とくに「マクロス」シリーズの出発点となった『機動戦士ガンダム』の富野由悠季監督も『重戦機エルガイム』で女性ボーカルを起用するなど影響もかなり受けたようです。それまでのロボットアニメは男性ボーカルの力強い歌声が主流でした。『重戦機エルガイム』は女性ボーカルのMIO氏と鮎川麻弥氏が担当しています。その流れで『機動戦士Ζガンダム』も鮎川麻弥氏と森口博子氏が担当しているのです。
世の中には「ゲームチェンジャー」と呼ばれる人物や作品が必ず現れます。それまでの流れをガラリと変えてしまうのです。「マクロス」シリーズは間違いなくアニメ業界の「ゲームチェンジャー」と言えます。
ガールズバンドやアイドルユニットへの「ゲームチェンジャー」は『けいおん!』でした。『けいおん!』が「青春」ものに「日常」ものを加えて成功を収めます。ここから「歌」「音楽」は「青春」「日常」ものに欠かせない要素となったのです。
青春小説と音楽
実は小説と音楽は殊のほか相性が悪い。
なにせ小説は文字だけの娯楽であって、テンポもリズムも音程もわかりません。
そこで「誰々のなんという曲が流れてきた。」のような書き方をして物語のBGMにしてしまう手を思いついた書き手がいました。つまり逃げを打ったわけです。
しかし音楽と直接向かい合って成功した作品があります。恩田陸氏『蜜蜂と遠雷』です。2017年に直木三十五賞と本屋大賞のダブル受賞を果たしました。国際ピアノコンクールを舞台に、若きピアニスト四人の葛藤や成長を描いた「青春」小説。まさに名作です。
また武田綾乃氏『響け! ユーフォニアム』シリーズは京都アニメーションでアニメ化・アニメ映画化もされました。こちらも「青春」ですね。
また映画の矢口史靖氏『スウィングガールズ』も落ちこぼれ女子高生たちがビッグバンドを組んでジャズを演奏しており、のちに同氏のノベライズが発売されています。

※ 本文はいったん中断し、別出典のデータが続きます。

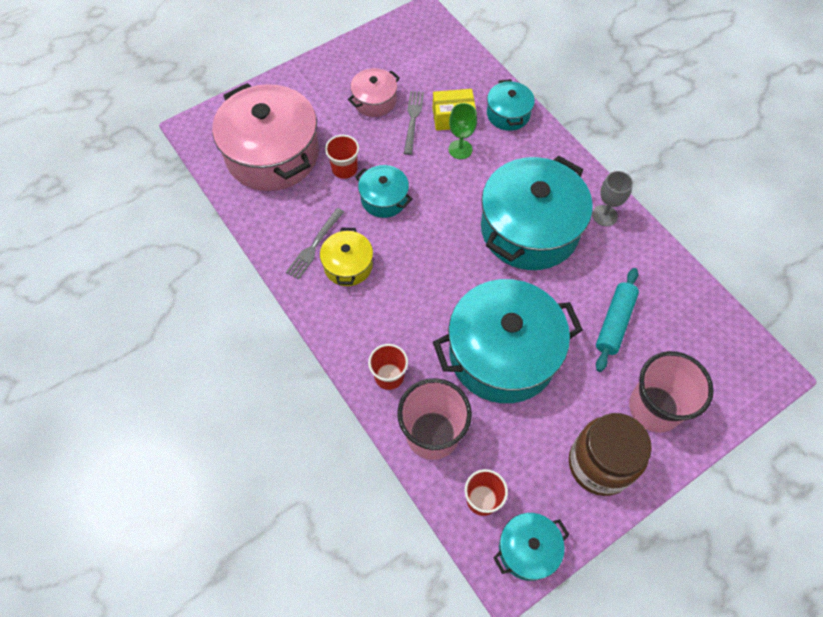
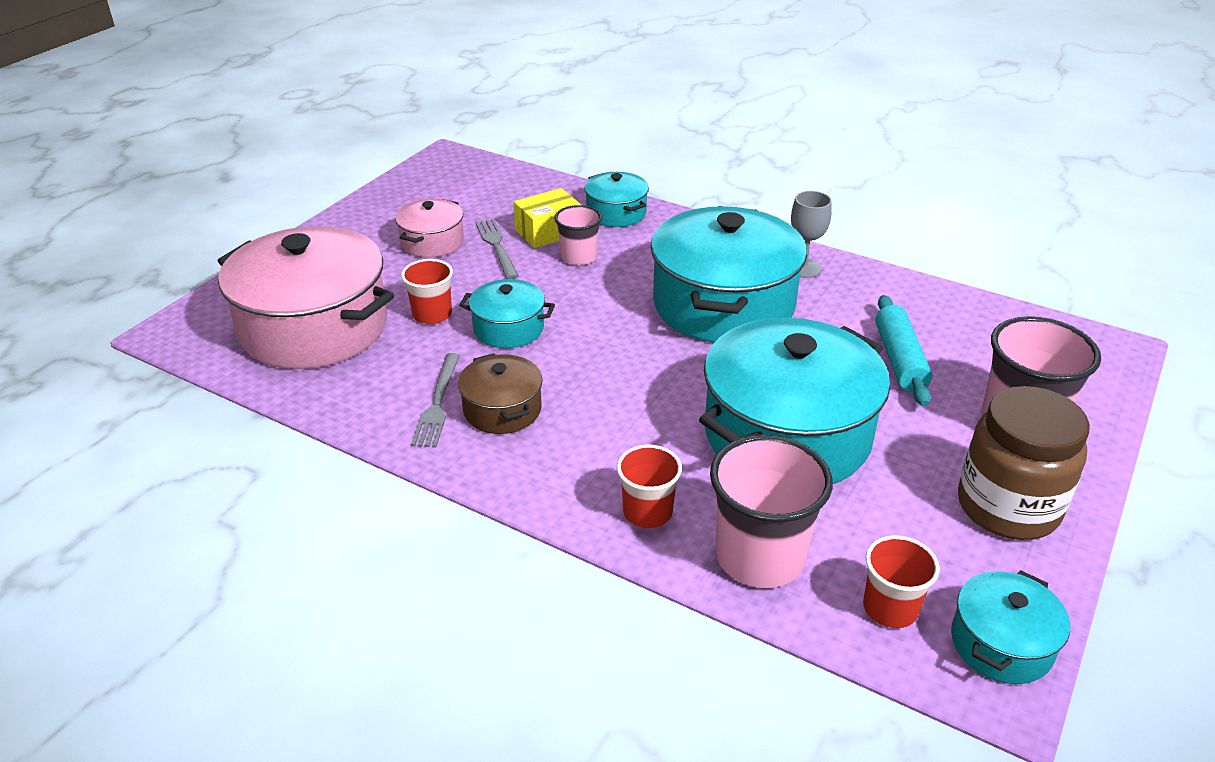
camera: 25 degrees left, 25 degrees down
(348, 265) = (502, 410): yellow pot -> brown pot
(460, 149) = (579, 257): green goblet -> pink cup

やはり「音楽」を題材にすると「青春」が付いてくるようですね。
私も「音楽」を題材に短編連作の『ホワイトナイト』シリーズを書いています。やはり「青春」ものですね。
音楽バンドを組むと仮定して、社会人だとなかなか集まって練習できませんよね。でも学生なら部活動でやる時間はありますし、同好の士とバンドを結成するのも自然な流れです。
つまり「音楽」をやりきるには「学生」であるべき。だから「音楽」は「青春」なのだと思います。
しかし社会人がバンドを組んだってよいではないか。
でもそれって傍から見て「第二の青春」とか言われてしまうわけですよ。
結局は「青春」ものになってしまいます。
それなら最初から抗わずに「青春」ものを書いたほうがよい。
それが第一だろうと第二だろうと第三だろうと……ラジオ体操じゃあるまいし。
「歌」「音楽」を題材にした小説は「青春」ものになる。では逆はどうでしょうか。「青春」ものと言えば「歌」「音楽」でしょうか。違いますよね。「スポーツ」に懸ける「青春」だってあるはずです。まぁ「勉強」だけして過ごした「青春」は振り返ると味けなさすぎますけどね。
最後に
今回は「物語24.青春と歌曲」について述べました。
物語に「歌」「音楽」の要素を取り入れると「青春」ものになる。これは定理です。ただ、「推理」の謎を解く鍵が「音楽」という手もあります。
ただ「青春」ものはすべて「歌」「音楽」の要素を取り入れているわけではありません。
この因果関係を押さえておけば、小説に「歌」「音楽」を取り入れるのも不可能ではないのです。
ぜひ「音楽」で「青春」しちゃってください。